The album view also supports iOS 11’s drag and drop feature. You can pick up multiple images and drag them into an album in the inspector’s Library tab. Although you can navigate to another album while dragging several photos, you can’t drop them into the new album. Instead, you can only drop your photos onto the small album icons in the inspector. I hope Gentlemen Coders changes this behavior so you can drop images inside an open album because the current mechanic is confusing to anyone accustomed to the Files app where you can drag items, open a folder, and drop them in the new location.

The third tab in the inspector is the Adjust tab for editing images, which is only available when an image is open. Given the large number of editing tools in the app, I appreciate that RAW Power only displays the ones that work on the image I’ve opened. For example, tools for editing RAW images are not shown if a JPEG photo is open.

RAW image editing mode.

RAW image editing mode.

RAW Power includes the same tools for editing images as its macOS counterpart. At the top of the inspector is a histogram with circular indicators that indicate whether any color channels are clipped. For RAW format images, there are also controls to modify Boost, Black Boost, Black Point, Luma Noise, Color Noise, Detail, RAW Sharpen, and RAW Contrast. There is more detail on how the RAW image controls work in my review of the macOS version of the app. The bottom line though is that RAW Power provides access to tools to modify RAW images that aren’t available in most photo editing apps, including Apple’s Photos app. That gives users greater flexibility to fine-tune their photos.

RAW Power can also edit other file formats like JPEG and PNG and features a long list of editing tools that aren’t specific to the RAW format. Cropping, straightening, white balance, tone, brightness, contrast, saturation, sharpening, and many other variables can be tweaked. There is also a Curves tool for editing color channels visually and a Depth Effect tool that works with Portrait mode photos taken while using iOS 11.

Editing a Portrait mode photo's depth mask.

Editing a Portrait mode photo's depth mask.

RAW Power is a Universal app, but I don’t recommend using it on the iPhone or in Split View, except for quick edits. RAW Power’s inspector and its broad array of controls require as much screen space as possible. There’s just too much crammed into too little space for the app to be regularly used on an iPhone or in Split View. Even when the app is in full screen on an iPad, the touch targets of some controls are smaller than I’d like.

Also, on an iPhone and in Split View on an iPad the sections of the inspector become a tab bar along the bottom of the screen. It’s a somewhat jarring difference from the full-screen iPad experience and makes me wonder whether Gentlemen Coders would have been better served by reimagining the Mac app’s UI to accommodate a more consistent mobile experience across size classes, with fewer custom controls and bigger touch targets. The iOS app will benefit from being familiar to macOS users, but the familiarity comes with usability costs.

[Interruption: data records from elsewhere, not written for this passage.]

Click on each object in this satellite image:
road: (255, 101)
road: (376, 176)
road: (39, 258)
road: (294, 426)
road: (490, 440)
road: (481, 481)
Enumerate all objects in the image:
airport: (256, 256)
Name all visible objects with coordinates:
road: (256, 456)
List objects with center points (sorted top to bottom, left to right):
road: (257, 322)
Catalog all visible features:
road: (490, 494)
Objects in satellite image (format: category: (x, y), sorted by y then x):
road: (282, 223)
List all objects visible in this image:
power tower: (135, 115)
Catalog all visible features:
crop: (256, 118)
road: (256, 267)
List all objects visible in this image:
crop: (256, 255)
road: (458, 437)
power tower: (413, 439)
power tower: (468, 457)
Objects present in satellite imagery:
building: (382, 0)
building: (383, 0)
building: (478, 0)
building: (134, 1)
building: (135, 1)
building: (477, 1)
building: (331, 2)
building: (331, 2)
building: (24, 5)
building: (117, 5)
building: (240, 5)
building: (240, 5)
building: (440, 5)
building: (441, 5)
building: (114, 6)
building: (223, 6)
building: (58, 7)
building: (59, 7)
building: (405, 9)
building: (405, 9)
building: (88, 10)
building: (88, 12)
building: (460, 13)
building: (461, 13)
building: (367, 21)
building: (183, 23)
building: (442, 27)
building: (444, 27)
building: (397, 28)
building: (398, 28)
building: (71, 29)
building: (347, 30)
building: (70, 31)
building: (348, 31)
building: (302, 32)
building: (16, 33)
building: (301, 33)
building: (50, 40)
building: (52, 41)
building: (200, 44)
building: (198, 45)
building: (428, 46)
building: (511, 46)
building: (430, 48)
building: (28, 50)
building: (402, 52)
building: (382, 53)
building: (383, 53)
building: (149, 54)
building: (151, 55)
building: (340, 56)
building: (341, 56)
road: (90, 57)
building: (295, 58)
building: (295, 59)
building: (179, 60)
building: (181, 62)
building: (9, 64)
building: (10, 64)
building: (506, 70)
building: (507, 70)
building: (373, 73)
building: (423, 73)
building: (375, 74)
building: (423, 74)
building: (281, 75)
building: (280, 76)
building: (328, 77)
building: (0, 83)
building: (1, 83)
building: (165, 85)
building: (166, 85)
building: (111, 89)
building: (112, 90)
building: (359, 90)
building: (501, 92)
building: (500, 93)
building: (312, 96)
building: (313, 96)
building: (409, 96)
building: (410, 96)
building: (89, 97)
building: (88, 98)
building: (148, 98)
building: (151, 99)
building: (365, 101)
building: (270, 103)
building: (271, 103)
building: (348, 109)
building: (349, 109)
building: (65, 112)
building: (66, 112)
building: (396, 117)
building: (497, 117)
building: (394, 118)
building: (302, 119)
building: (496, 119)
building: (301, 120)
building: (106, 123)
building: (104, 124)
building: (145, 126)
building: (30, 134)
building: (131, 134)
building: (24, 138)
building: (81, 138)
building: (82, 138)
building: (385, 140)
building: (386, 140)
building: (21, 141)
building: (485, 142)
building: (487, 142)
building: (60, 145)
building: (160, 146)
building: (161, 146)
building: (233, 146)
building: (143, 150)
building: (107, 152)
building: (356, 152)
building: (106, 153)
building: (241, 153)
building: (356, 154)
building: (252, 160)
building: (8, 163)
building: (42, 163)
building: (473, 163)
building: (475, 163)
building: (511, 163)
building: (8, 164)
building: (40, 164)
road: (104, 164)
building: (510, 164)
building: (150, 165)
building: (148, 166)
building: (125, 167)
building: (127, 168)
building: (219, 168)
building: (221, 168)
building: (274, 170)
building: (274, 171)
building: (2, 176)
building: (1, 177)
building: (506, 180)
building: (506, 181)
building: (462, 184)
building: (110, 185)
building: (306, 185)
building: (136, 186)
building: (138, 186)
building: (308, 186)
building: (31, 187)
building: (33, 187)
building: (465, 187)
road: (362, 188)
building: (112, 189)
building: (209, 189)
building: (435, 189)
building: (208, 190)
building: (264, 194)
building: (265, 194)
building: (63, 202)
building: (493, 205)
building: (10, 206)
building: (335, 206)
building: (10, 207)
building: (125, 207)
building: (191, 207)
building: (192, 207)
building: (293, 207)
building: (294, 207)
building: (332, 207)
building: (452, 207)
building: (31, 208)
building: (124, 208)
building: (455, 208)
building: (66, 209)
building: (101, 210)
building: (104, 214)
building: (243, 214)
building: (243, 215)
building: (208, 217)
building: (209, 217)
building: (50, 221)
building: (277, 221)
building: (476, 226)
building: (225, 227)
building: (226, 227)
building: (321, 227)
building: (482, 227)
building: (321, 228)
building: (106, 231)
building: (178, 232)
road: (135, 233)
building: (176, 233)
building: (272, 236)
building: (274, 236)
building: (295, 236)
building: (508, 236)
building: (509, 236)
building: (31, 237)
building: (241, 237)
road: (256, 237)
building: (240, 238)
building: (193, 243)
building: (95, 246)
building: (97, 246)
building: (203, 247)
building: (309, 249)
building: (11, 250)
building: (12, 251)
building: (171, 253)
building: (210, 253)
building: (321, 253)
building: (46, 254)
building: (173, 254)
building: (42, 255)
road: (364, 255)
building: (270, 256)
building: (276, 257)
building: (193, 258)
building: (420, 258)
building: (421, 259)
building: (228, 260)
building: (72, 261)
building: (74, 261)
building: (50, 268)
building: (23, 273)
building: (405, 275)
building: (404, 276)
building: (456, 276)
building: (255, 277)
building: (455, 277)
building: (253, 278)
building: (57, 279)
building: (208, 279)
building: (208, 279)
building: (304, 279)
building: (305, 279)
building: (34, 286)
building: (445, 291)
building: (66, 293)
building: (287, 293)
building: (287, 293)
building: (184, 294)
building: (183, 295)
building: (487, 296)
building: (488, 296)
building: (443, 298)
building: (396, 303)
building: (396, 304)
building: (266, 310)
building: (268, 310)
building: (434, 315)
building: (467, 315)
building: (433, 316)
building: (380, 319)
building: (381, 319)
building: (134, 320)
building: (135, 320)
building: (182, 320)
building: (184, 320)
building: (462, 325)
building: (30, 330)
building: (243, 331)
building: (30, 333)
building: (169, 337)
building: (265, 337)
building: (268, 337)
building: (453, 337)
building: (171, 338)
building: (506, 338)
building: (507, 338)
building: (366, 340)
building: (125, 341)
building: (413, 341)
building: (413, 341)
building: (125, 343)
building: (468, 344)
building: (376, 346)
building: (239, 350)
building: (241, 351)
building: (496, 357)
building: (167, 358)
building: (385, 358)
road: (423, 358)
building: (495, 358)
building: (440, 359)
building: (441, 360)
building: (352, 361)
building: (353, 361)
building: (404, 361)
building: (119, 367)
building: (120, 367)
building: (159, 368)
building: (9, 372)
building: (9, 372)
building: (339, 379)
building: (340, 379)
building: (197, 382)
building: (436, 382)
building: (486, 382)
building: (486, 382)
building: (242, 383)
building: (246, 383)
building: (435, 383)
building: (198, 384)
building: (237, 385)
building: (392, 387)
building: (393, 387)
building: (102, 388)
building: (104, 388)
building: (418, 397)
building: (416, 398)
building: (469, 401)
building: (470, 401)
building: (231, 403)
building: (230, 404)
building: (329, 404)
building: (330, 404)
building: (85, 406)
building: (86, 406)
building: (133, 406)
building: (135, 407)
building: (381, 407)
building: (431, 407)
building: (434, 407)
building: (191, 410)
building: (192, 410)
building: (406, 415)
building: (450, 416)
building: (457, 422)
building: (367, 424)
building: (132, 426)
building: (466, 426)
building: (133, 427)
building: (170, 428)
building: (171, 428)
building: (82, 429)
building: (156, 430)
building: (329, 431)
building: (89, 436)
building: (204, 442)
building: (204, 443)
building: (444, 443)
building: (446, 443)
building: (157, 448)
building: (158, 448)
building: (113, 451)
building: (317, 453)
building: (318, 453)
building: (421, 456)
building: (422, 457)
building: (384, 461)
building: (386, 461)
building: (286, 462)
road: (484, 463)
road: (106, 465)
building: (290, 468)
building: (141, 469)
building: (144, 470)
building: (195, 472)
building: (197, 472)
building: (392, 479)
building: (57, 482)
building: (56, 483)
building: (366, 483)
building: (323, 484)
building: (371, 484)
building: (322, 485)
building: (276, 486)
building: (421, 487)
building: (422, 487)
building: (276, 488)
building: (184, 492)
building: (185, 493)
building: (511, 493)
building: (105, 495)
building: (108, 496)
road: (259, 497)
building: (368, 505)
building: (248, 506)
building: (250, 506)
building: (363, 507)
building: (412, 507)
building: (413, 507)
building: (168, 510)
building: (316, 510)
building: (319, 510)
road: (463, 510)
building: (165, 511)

Despite the tight quarters in the inspector and incomplete implementation of drag and drop, RAW Power is a solid tool if you want more control over your photographs. The iOS version is an especially welcome addition for anyone who already uses RAW Power on macOS. Now, those users can modify photos in the field on an iPad or iPhone and finish up later on a Mac as needed, adding flexibility.

RAW Power is free to download from the App Store, but the Curves, White Balance, and Depth Effect tools are only available as part of an In-App Purchase.